## [Exercise requirements]
The required answer is the count of lines in the records that contain "inputs", with no other text.

___ Records for the exercise ___

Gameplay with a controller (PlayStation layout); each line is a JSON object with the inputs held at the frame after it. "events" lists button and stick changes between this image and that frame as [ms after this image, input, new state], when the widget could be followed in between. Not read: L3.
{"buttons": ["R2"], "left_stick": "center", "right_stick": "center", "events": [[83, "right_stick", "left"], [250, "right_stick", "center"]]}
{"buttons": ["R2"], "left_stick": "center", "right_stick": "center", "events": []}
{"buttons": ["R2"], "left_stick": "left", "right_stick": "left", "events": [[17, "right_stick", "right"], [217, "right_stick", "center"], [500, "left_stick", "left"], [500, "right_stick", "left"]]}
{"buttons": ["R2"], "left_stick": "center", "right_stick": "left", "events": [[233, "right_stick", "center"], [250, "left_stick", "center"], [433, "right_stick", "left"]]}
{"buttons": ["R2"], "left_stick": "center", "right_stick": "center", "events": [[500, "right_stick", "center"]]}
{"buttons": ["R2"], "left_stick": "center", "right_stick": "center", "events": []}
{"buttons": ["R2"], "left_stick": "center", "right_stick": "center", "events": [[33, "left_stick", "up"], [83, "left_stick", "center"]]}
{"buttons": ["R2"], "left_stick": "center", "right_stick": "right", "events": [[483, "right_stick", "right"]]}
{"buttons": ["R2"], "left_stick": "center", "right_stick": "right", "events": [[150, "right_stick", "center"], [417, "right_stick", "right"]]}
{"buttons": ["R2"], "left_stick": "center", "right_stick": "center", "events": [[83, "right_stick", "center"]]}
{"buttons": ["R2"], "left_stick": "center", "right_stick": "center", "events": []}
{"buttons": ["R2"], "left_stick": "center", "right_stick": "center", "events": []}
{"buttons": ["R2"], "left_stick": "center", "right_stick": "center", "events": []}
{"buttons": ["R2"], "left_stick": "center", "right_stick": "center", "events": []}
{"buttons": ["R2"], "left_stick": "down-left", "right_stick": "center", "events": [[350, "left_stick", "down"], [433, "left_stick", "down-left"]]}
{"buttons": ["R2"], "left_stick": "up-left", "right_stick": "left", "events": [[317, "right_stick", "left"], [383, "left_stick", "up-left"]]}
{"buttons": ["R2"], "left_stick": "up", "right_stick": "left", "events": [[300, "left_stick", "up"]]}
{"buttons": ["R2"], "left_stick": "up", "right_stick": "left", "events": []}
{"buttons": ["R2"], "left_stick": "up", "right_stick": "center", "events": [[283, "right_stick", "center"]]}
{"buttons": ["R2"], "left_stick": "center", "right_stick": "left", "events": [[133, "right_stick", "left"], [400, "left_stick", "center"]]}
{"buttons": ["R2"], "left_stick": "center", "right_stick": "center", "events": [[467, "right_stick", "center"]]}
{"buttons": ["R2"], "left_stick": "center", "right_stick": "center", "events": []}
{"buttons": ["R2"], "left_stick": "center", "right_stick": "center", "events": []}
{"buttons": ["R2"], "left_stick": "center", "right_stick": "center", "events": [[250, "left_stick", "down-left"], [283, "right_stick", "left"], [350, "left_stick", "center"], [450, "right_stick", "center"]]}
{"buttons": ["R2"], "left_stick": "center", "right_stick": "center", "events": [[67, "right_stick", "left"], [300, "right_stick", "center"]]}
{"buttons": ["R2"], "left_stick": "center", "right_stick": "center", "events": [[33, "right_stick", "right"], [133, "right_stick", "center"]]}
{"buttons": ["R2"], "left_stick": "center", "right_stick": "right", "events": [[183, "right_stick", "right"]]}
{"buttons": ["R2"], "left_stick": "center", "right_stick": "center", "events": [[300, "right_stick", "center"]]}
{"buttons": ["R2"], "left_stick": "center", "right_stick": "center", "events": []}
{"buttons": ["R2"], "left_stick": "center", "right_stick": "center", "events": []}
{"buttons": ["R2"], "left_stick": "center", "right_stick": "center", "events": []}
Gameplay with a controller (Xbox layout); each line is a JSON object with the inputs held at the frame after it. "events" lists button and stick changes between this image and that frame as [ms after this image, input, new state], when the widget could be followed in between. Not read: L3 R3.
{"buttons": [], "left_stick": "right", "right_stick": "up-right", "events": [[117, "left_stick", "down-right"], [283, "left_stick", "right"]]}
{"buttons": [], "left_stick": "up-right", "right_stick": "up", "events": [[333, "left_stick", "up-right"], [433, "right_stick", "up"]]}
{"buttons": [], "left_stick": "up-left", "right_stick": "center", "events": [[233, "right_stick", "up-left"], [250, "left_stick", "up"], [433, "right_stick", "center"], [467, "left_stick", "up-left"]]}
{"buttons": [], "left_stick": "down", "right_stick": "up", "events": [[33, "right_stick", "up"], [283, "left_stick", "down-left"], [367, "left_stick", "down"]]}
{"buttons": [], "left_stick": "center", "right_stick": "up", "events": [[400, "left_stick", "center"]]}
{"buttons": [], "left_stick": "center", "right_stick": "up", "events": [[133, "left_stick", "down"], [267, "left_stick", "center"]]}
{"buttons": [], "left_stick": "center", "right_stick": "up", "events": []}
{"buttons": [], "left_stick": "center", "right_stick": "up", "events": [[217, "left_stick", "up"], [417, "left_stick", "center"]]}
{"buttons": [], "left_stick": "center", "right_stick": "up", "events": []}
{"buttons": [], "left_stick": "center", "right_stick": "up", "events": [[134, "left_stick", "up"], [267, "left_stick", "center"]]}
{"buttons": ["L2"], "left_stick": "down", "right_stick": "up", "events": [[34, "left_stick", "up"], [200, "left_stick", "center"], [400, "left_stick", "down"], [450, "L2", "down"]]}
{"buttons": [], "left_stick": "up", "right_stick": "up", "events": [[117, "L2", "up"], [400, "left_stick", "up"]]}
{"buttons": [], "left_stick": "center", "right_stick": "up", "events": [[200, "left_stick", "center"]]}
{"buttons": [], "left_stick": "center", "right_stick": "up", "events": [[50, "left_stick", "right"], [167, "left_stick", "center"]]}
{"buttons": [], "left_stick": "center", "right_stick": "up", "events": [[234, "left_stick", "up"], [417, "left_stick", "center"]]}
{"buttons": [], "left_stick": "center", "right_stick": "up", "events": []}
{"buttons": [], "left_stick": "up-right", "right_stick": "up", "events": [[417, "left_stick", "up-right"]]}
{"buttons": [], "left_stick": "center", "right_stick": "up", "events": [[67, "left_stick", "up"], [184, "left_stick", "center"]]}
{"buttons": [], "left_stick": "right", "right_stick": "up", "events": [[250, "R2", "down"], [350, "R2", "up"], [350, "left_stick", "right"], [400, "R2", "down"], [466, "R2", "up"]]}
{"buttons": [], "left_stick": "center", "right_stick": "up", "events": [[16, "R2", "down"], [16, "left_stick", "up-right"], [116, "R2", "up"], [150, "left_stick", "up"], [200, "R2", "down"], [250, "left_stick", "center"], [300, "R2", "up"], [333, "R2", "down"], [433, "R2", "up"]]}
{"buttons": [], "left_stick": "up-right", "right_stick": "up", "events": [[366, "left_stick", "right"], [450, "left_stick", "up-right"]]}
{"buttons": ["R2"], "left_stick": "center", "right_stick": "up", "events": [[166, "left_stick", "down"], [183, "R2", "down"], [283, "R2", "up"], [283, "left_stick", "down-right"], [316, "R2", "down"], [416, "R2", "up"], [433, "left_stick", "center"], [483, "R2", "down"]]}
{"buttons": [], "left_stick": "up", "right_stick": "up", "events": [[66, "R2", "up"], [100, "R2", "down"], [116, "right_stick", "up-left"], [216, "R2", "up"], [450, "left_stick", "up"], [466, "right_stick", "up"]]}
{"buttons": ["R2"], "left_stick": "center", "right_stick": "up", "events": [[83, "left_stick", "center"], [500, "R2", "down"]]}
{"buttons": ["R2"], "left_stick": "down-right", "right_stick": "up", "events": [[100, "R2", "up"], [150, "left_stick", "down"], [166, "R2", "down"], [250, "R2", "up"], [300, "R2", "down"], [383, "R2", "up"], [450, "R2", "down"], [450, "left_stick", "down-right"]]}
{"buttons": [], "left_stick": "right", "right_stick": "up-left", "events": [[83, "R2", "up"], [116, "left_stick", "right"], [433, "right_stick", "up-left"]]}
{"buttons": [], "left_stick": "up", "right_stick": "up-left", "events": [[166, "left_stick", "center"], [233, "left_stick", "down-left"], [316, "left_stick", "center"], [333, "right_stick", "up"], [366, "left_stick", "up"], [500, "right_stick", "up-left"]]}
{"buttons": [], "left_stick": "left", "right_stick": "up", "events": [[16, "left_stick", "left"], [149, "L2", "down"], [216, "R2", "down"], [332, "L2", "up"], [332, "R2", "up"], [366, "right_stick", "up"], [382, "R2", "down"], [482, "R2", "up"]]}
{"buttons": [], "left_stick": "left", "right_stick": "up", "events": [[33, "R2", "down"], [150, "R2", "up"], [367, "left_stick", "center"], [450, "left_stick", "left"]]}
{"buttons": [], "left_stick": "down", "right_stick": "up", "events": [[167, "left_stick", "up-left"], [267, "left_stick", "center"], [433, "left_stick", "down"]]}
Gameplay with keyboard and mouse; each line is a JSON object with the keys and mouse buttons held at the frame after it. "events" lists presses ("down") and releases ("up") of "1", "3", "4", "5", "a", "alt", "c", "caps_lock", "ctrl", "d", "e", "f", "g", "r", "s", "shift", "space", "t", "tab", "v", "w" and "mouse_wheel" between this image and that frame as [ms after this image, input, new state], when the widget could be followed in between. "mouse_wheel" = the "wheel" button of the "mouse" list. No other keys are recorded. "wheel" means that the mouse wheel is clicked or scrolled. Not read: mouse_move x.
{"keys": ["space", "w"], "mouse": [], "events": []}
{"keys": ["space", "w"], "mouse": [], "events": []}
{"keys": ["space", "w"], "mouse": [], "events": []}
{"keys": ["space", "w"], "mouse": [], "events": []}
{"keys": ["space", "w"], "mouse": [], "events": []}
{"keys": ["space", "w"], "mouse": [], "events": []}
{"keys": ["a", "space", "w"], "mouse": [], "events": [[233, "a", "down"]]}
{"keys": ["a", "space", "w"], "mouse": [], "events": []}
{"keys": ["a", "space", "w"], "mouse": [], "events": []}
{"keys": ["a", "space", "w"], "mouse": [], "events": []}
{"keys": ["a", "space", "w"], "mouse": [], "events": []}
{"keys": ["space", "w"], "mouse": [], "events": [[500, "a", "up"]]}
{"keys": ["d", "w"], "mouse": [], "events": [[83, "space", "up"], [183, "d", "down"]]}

___

## [Task solution]
2